L’Inzagheide e l’obiettivo sfumato

Quella successiva è un’annata di transizione. Il Brescia vede lo spettro della bagarre per non retrocedere, poi arriva Clotet e con un filotto primaverile si regala un cammeo ai play off, uscendo al primo turno con il Cittadella. È su queste basi che Cellino progetta il rilancio. Il nome scelto per puntare alla seconda promozione è quello di Filippo Inzaghi: l’avvio è brillante, poi la squadra rallenta. Il primo esonero genera una figuraccia: Pippo si oppone, evocando una clausola nel suo contratto che lo impedisce con la squadra nelle prime otto posizioni.

A mediare tra le parti è Marroccu, il «facilitatore» della trattativa con il fondo che ha scandito le ultime settimane prima di arenarsi. La strada è però tracciata, e la rottura definitiva si consuma a fine marzo. Gli subentra Corini, che fallisce l’accesso diretto alla serie A ed esce nel doppio confronto in semifinale play off con il Monza.
La retrocessione e i guai giudiziari
Dall’estate del 2022 cominciano i guai. Cellino opera un ridimensionamento su più livelli: tecnico, di obiettivi, e di guida tecnica. Torna Clotet, l’uomo dei play off inattesi nel 2021. Sull’imprenditore sardo si abbatte una tempesta giudiziaria: il Tribunale del Riesame dispone nei suoi confronti un maxi-sequestro da 59 milioni per presunti reati fiscali risalenti al 2011. Sequestro revocato quasi integralmente un anno dopo.

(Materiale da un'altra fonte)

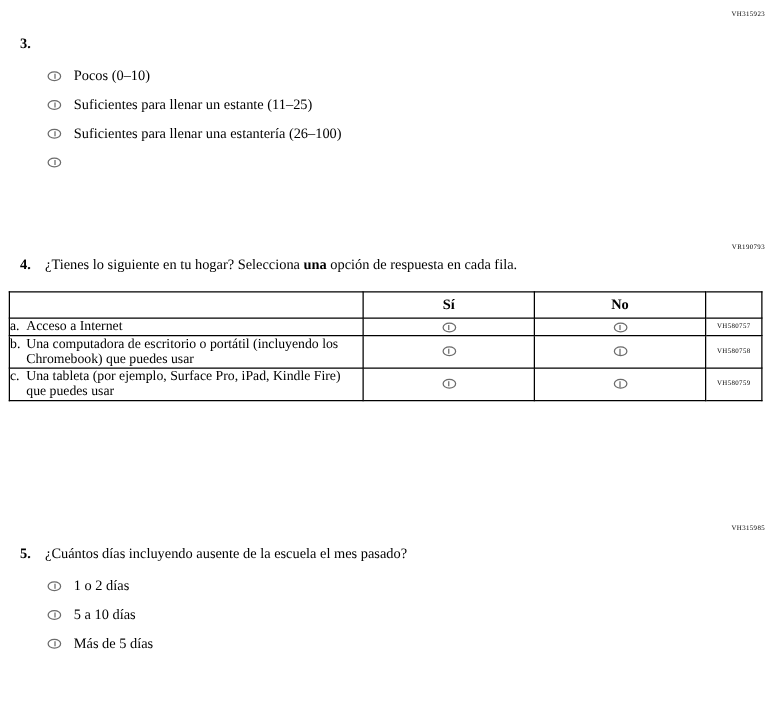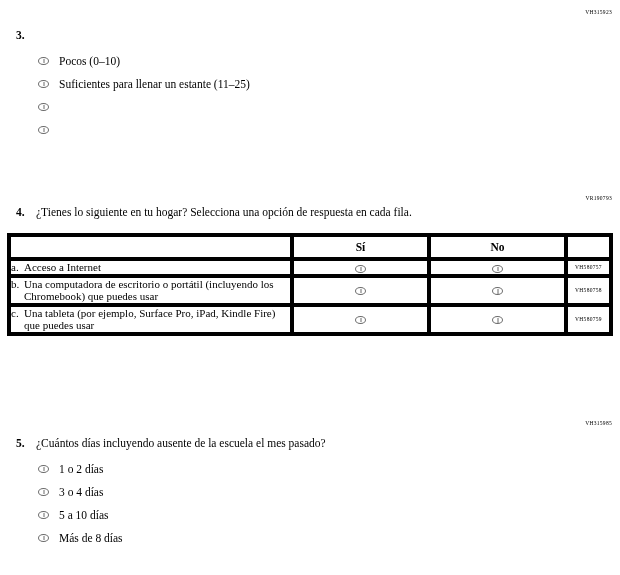--- a/index.html
+++ b/index.html
@@ -50,21 +50,21 @@
     width: 20px;
     flex: 0 0 20px;
     font-weight: bold;
     font-size: 11.5px;
     line-height: 14px;
   }
   .q-text {
     font-size: 11.5px;
     line-height: 14px;
   }
-  .q-text b { font-weight: normal; }
+  .q-text b { font-weight: bold; }
 
   
   .options {
     margin-top: 7px;
     padding-left: 22px;
     text-align: center;
   }
   .option {
     display: flex;
     align-items: center;
@@ -108,21 +108,21 @@
     left: 7px;
     top: 233px;
     width: 602px;
   }
   table.grid {
     border-collapse: collapse;
     width: 602px;
     table-layout: fixed;
   }
   table.grid th, table.grid td {
-    border: 4px solid #000000;
+    border: 1px solid #000000;
     vertical-align: middle;
     padding: 0;
   }
   table.grid thead th {
     height: 20px;
     font-size: 11.5px;
     font-weight: bold;
     text-align: center;
   }
   .col-stem { width: 283px; }
@@ -181,20 +181,21 @@
       <div class="option">
         <span class="bubble"></span>
         <span class="label">Pocos (0–10)</span>
       </div>
       <div class="option">
         <span class="bubble alt"></span>
         <span class="label">Suficientes para llenar un estante (11–25)</span>
       </div>
       <div class="option">
         <span class="bubble"></span>
+        <span class="label">Suficientes para llenar una estantería (26–100)</span>
       </div>
       <div class="option">
         <span class="bubble alt"></span>
       </div>
     </div>
   </div>
 
   <div class="item-code" id="code-q4">VR190793</div>
 
   <div class="question" id="q4">
@@ -265,26 +266,22 @@
       <div class="q-num">5.</div>
       <div class="q-text">¿Cuántos días incluyendo ausente de la escuela el mes pasado?</div>
     </div>
     <div class="options">
       <div class="option">
         <span class="bubble alt"></span>
         <span class="label">1 o 2 días</span>
       </div>
       <div class="option">
         <span class="bubble"></span>
-        <span class="label">3 o 4 días</span>
-      </div>
-      <div class="option">
-        <span class="bubble"></span>
         <span class="label">5 a 10 días</span>
       </div>
       <div class="option">
         <span class="bubble alt"></span>
-        <span class="label">Más de 8 días</span>
+        <span class="label">Más de 5 días</span>
       </div>
     </div>
   </div>
 
 </div>
 
 </body></html>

Ma quei mesi di battaglie in aula fiaccano Cellino e hanno ricadute sul campo: la squadra è in preda al caos. Clotet, Aglietti, Possanzini e infine Gastaldello: la folle sequenza di tecnici non evita il disastro.
Nel giugno del 2023 il Brescia retrocede in C nel play out con il Cosenza, all’esterno del Rigamonti parte la guerriglia.
La riammissione e Maran

Ad agosto il Brescia viene riammesso in B in seguito alla bocciatura dell’iscrizione della Reggina.
A muovere i fili di questa manovra è l’amministratore delegato Micheli, dimessosi lo scorso febbraio. Gastaldello viene esonerato a novembre e lascia il posto a Maran. La luna di miele con Rolando dura parecchio, fino all’amaro play off con il Catanzaro.
Cellino non iscrive la squadra
Si arriva all’ultima stagione. In ordine temporale, e della storia del Brescia. L’ambizione iniziale è tentare un nuovo approdo agli spareggi per la serie A. Invece il campionato prende una pessima piega.
Maran viene allontanato a dicembre, l’interregno di papà Bisoli «spegne» il capitano e rompe qualche equilibrio interno. Torna Maran, che salva la squadra tra mille difficoltà. All’ultima giornata. Qualcuno si illude possa essere un nuovo inizio. E invece è solo l’inizio della fine.
Scoppia il caso contributi e Cellino non iscrive la squadra al campionato. Condannandola a qualcosa di ben peggiore della mediocrità: all’estinzione.